REQUIREMENTS:
Copy out every row below word for word, leaving out the pictures.

+++ RECORDS SHOWN

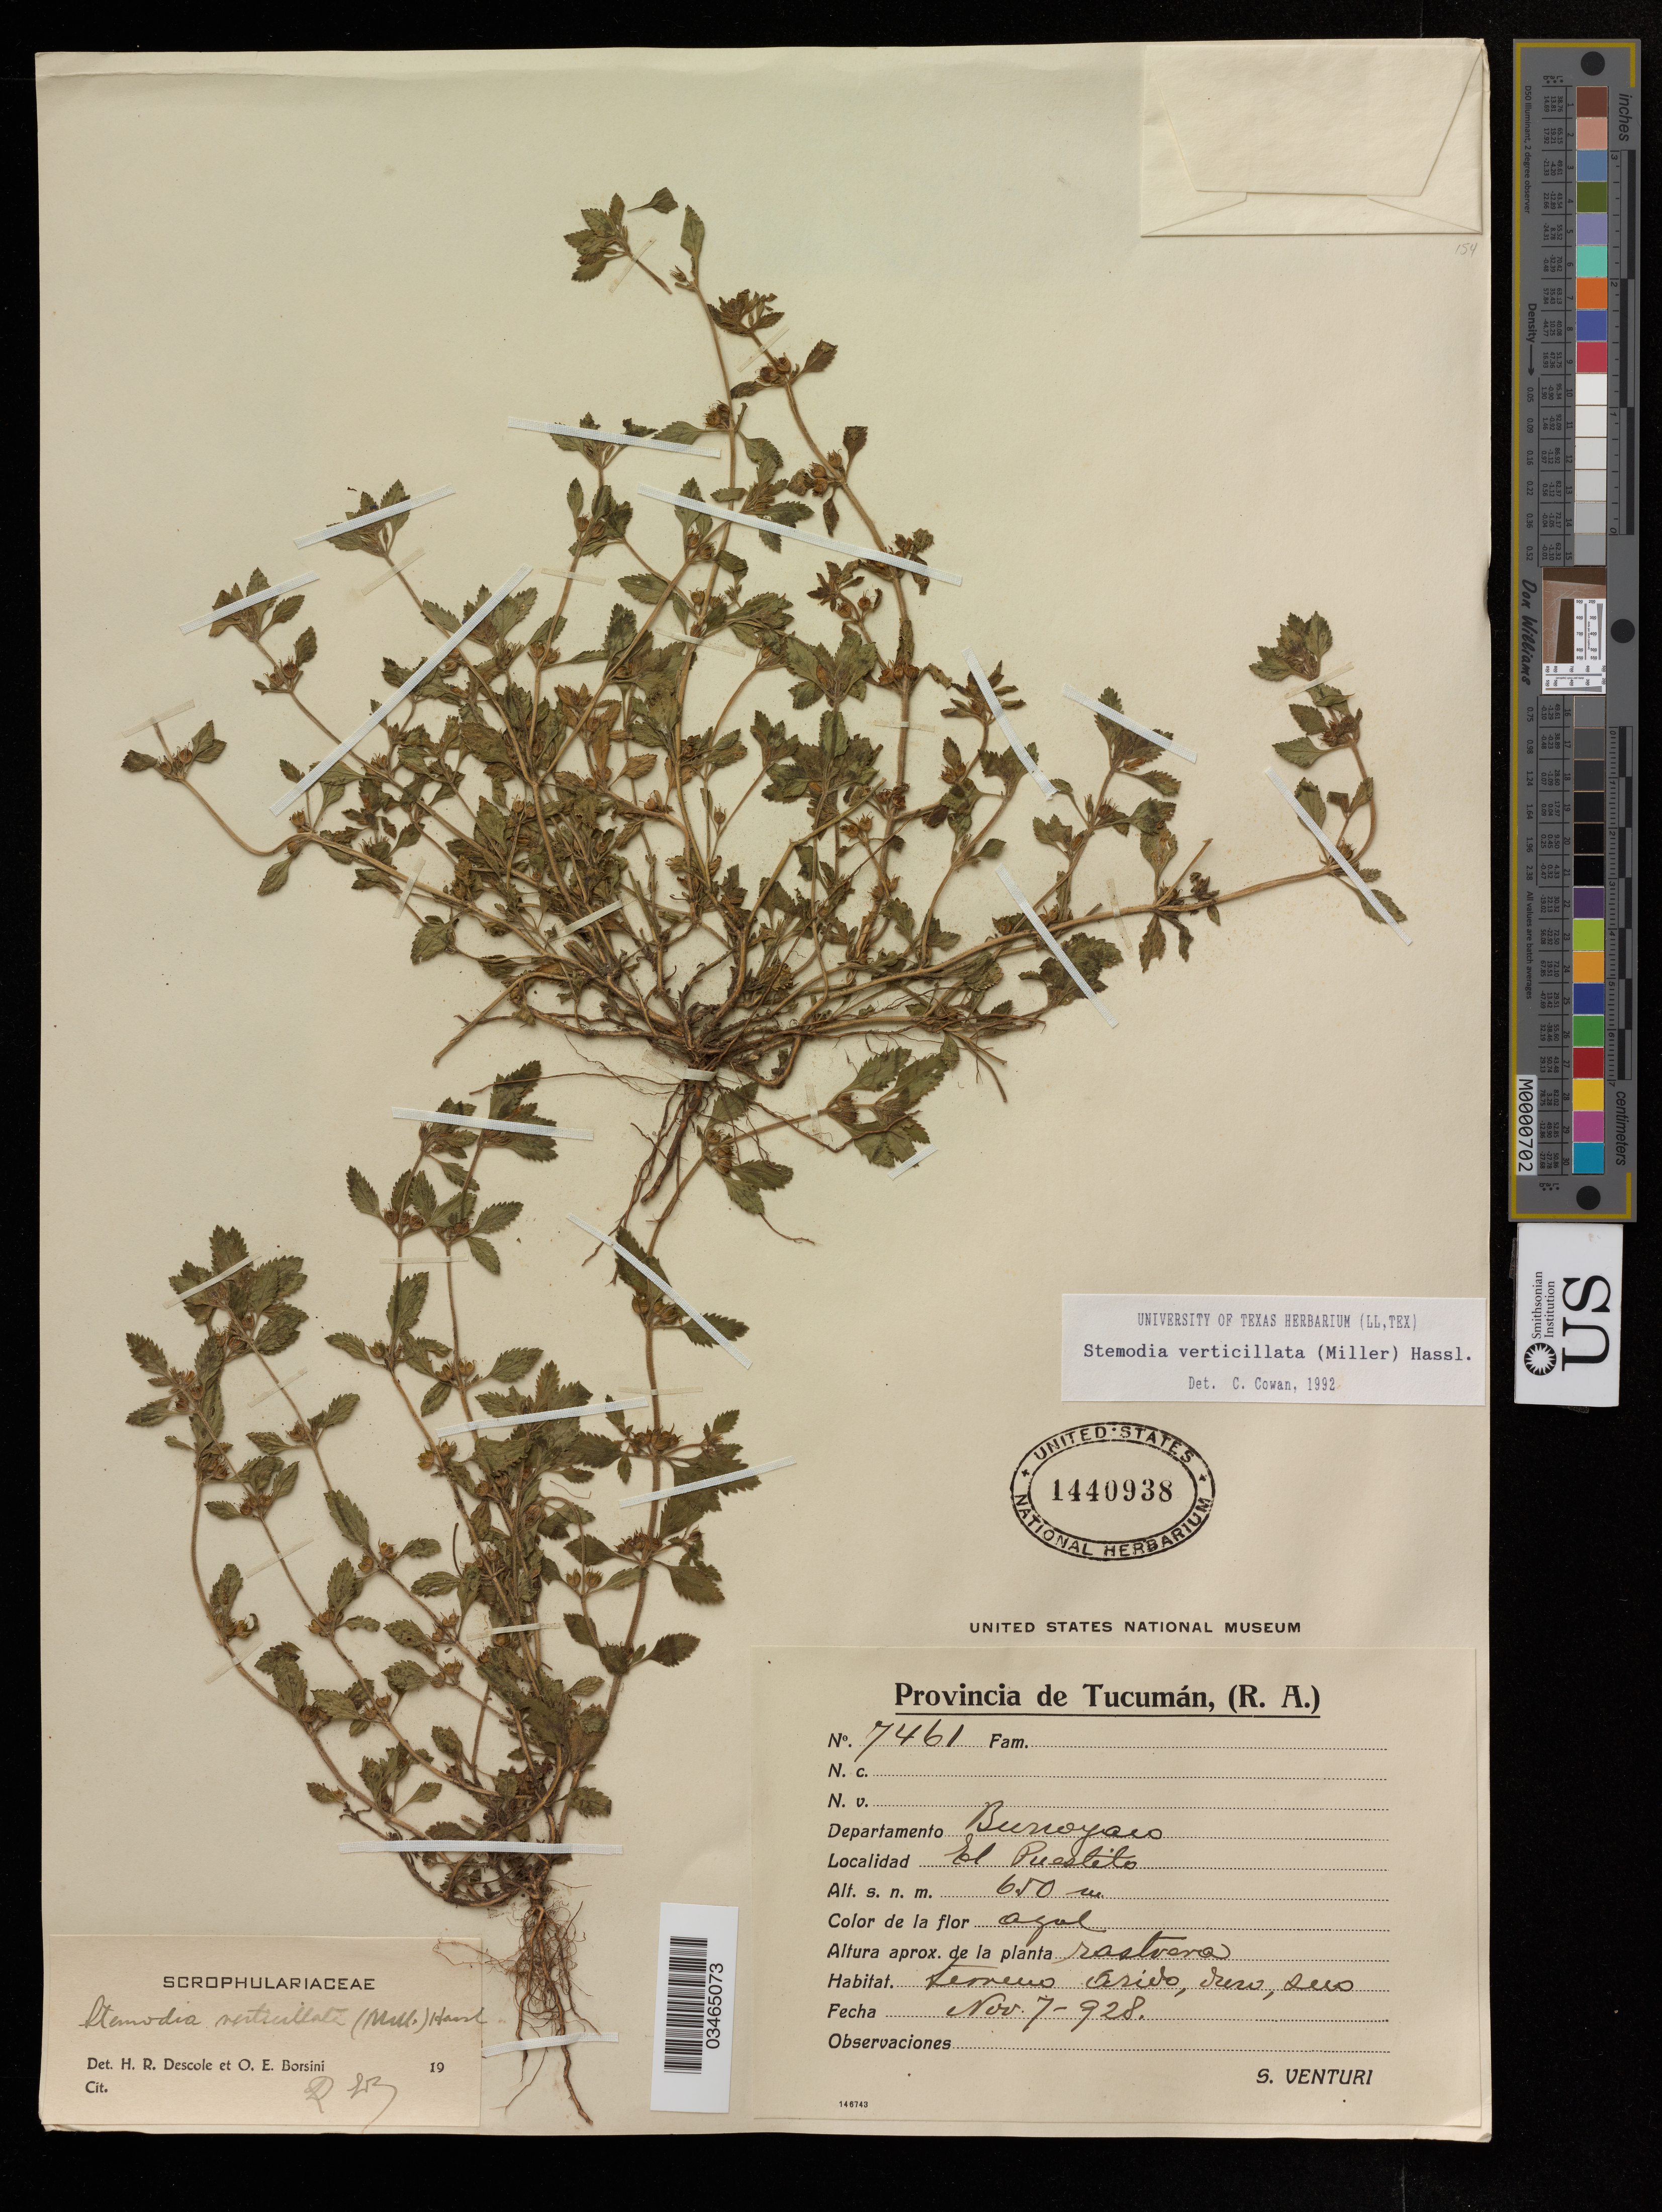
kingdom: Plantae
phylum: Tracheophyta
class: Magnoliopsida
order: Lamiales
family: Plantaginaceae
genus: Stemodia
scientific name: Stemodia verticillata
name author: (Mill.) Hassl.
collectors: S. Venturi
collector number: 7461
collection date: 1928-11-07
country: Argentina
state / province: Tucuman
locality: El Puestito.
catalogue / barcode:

++++++

THE ANSWER:
kingdom: Plantae
phylum: Tracheophyta
class: Magnoliopsida
order: Lamiales
family: Plantaginaceae
genus: Stemodia
scientific name: Stemodia verticillata
name author: (Mill.) Hassl.
collectors: S. Venturi
collector number: 7461
collection date: 1928-11-07
country: Argentina
state / province: Tucuman
locality: El Puestito.
catalogue / barcode:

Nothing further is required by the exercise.